Всеволод встал, подошёл к мальчику и взял у него подсвечник.
— Ступай, Воибор. Будешь надобен — позову.
Они остались вдвоём. Глаза Всеволода — ясные, будто он и не спал, — встретились со взглядом мечника.
— Говори!
— Твой брат, великий князь Андрей, убит. — Последнее слово Кузьма Ратишич произнёс еле слышно.
Всеволод отшатнулся и, словно от удара, прикрыл свободной рукой лицо.
— Убит своими же боярами, — продолжал мечник, — и во дворце своём же, в Боголюбово.
Всеволод слушал, опустив голову. На вощёном полу светлой дубовой плашки покачивались, как в зеркале, жёлтые лепестки свечей.
— Когда? — спросил наконец князь.
— Седмицу назад, июня двадцать девятого дня. Злодеи напали ночью. Сказывают, будто ключник Анбал, ясин[4] вероломный, унёс перед тем меч святого Бориса и великий князь бился голыми руками. Сказывают тоже, что тело брата твоего было брошено убийцами на дворе и долго лежало непогребённым.
Всеволод поставил подсвечник на стол, рядом с раскрытой греческой книгой, и провёл ладонью по спутанным русым кудрям, открывая высокий лоб. Потом князь опустился на колени перед образами.

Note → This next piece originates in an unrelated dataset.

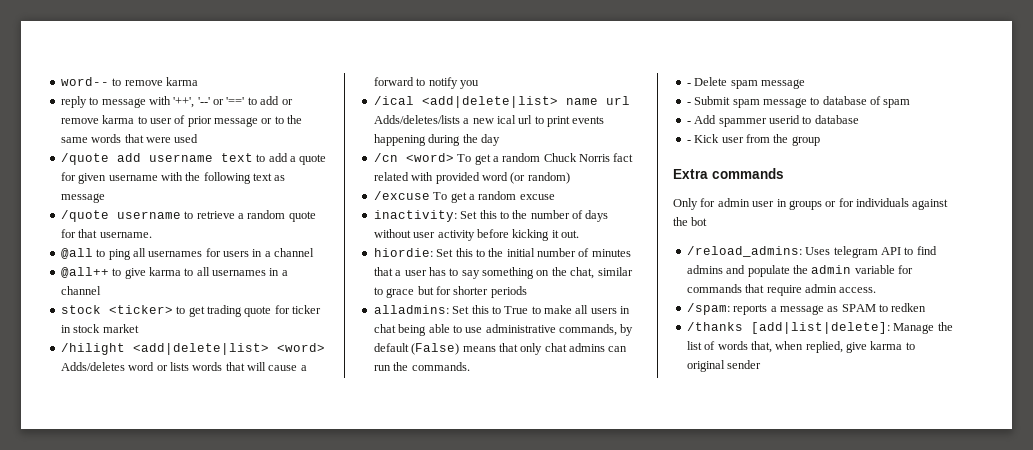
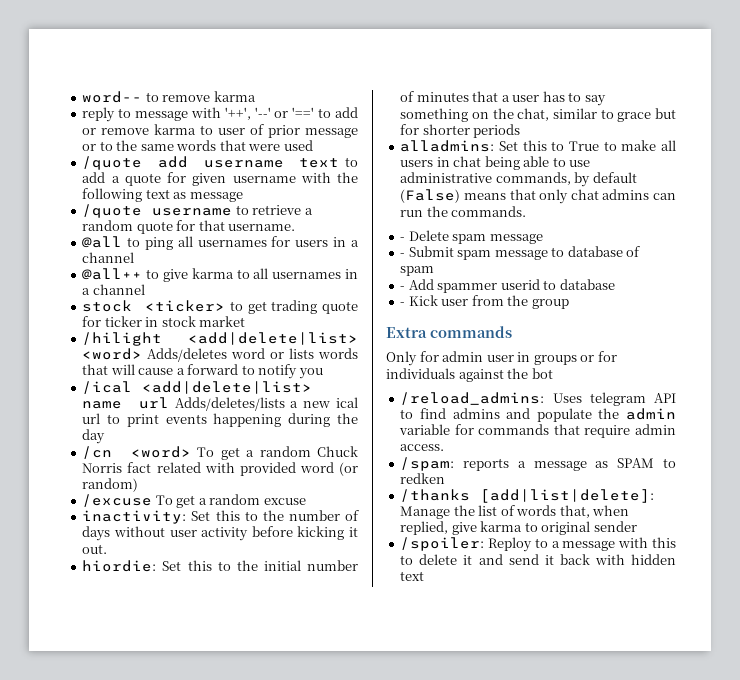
(762, 364) none -> [400,537,676,552] [400,554,676,565] [400,571,425,581] // /spoiler: Reploy to a message with this to delete it and send it back with hidden text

— Господи вседержителю! — горячо и внятно прозвучал его голос. — Упокой душу раба твоего Андрея, укрепи и оборони нашу светлую Русь, не допусти войны братоубийственной!
Всеволод твёрдо положил на грудь размашистый крест и поднялся.
— Двое вас теперь осталось, князь, — тихо промолвил мечник. — Двое Юрьевичей на всей земле — Михаил да ты. Вам и быть на великом княжении киевском.
Всеволод покачал головой:
— Нет, Кузьма. Не люба мне Киевская Русь своими распрями. Два века пустошат её огнём и мечом иноплеменники, а того пуще — свои же! Злодейство тут вошло в привычку, и кровь человеческая почитается дешевле воды. Недаром покойный Андрей назвал Киев обителью скорби и предметом божьего гнева. Нет, не полуденной Руси суждено быть сердцем нашей державы — стучать ему там, на Севере!